Unix (seconds)
1776350672
Unix (milliseconds)
1776350672962
ISO 8601
2026-04-16T14:44:32.962Z
Local
4/16/2026, 2:44:32 PM
Unix Timestamp → Human Date
Human Date → Unix Timestamp
How to Use the Timestamp Converter
- The top panel shows the current time as a live Unix timestamp — updated every second.
- To convert a timestamp to a date: paste the number into the Unix Timestamp → Human Date field and select seconds or milliseconds.
- Click the refresh icon to fill in the current time automatically.
- To convert a date to a timestamp: use the Human Date → Unix Timestamp date/time picker.

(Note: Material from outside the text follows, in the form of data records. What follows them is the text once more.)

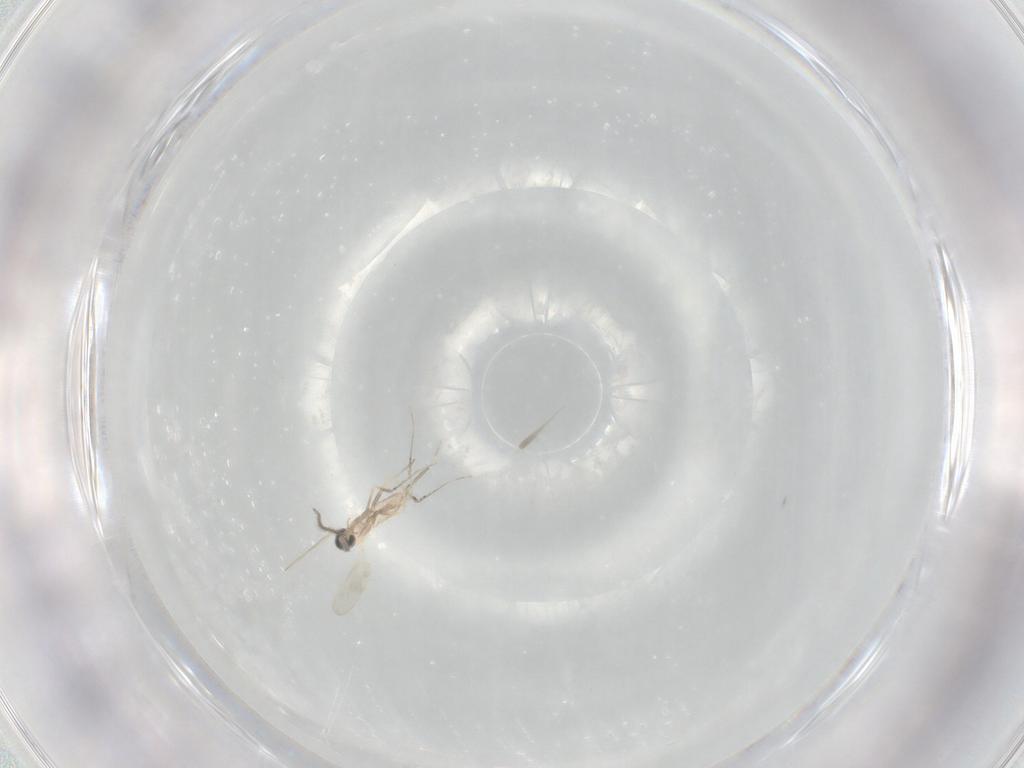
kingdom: Animalia
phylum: Arthropoda
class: Insecta
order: Diptera
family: Cecidomyiidae
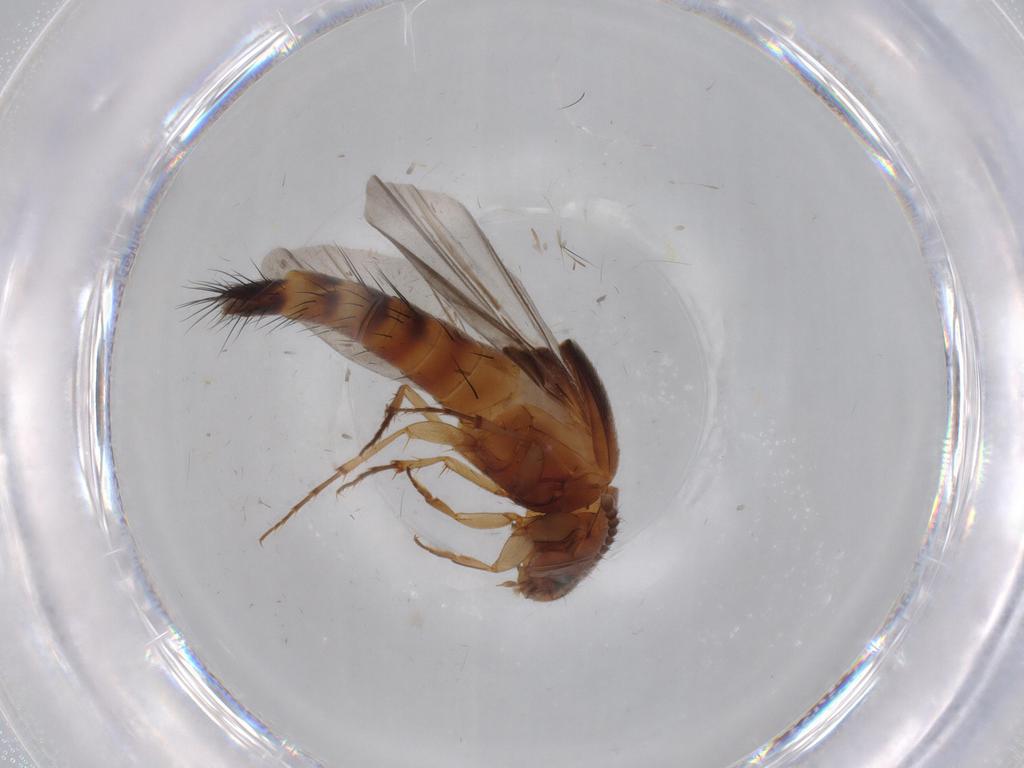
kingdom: Animalia
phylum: Arthropoda
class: Insecta
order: Coleoptera
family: Staphylinidae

- Click any copy icon to copy a specific format to your clipboard.
Output Formats Explained
- ISO 8601 — Standard international format:
2024-01-15T10:30:00.000Z. Always in UTC. - UTC — Human-readable UTC string:
Mon, 15 Jan 2024 10:30:00 GMT. - Local — Date and time in your browser's local timezone.
- Date only / Time only — The date or time portion alone in local format.

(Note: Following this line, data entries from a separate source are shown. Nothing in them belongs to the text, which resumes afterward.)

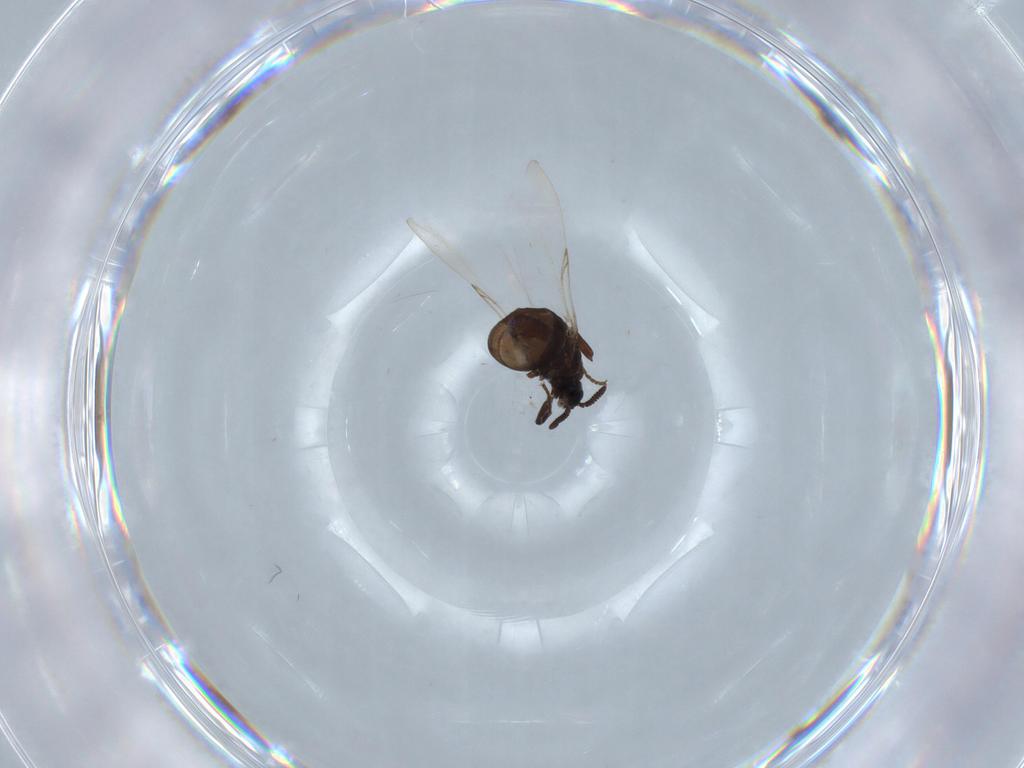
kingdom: Animalia
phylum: Arthropoda
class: Insecta
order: Diptera
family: Scatopsidae
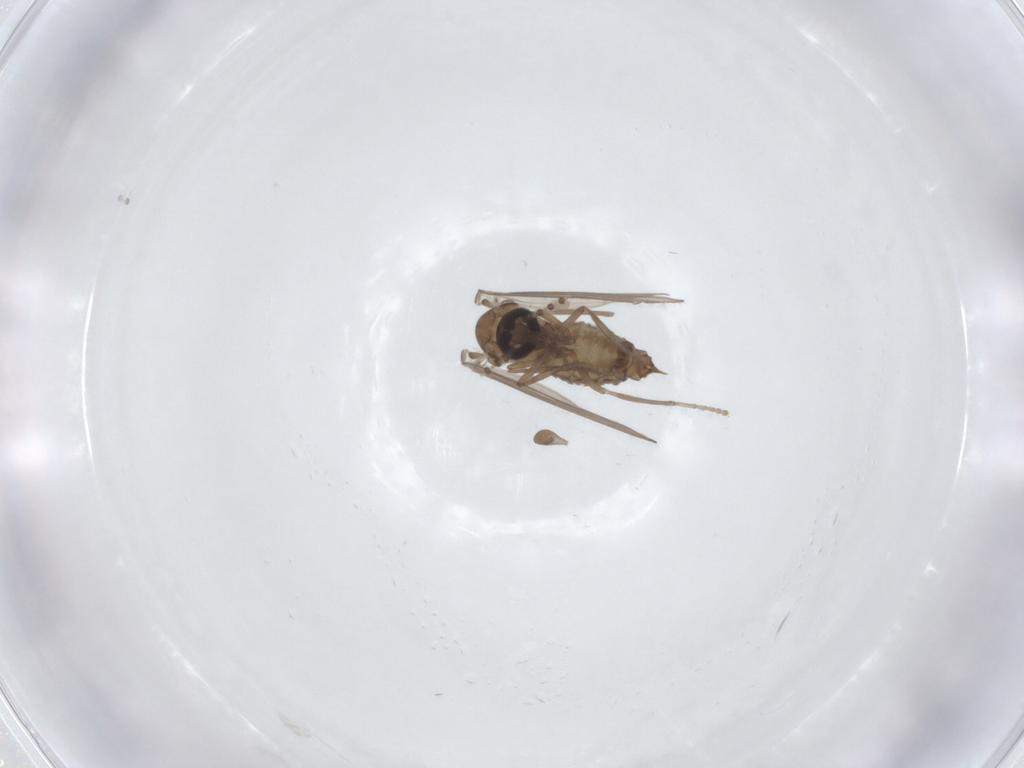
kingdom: Animalia
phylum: Arthropoda
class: Insecta
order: Diptera
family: Psychodidae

- Unix (s) — Seconds since the Unix epoch (Jan 1, 1970 UTC).
- Unix (ms) — Milliseconds since the Unix epoch. Used by JavaScript's
Date.now(). - Relative — Human-friendly relative time like "3 hours ago" or "in 2 days".
Frequently Asked Questions
What is a Unix timestamp?
A Unix timestamp (also called epoch time) is the number of seconds that have elapsed since January 1, 1970, 00:00:00 UTC. It is the most widely used format for storing and transmitting dates in software systems.
Seconds vs milliseconds — how do I tell?
A 10-digit number is almost always in seconds (e.g. 1700000000). A 13-digit number is in milliseconds (e.g. 1700000000000). JavaScript's Date.now() returns milliseconds; most backend languages and databases default to seconds.
What is the Unix epoch?
The epoch is the reference point: January 1, 1970, 00:00:00 Coordinated Universal Time (UTC). All Unix timestamps are counted from this moment.
What is the Year 2038 problem?
32-bit signed integers can represent timestamps up to January 19, 2038. After that, the value overflows and wraps to 1901. Most modern systems use 64-bit integers, which can represent dates billions of years into the future.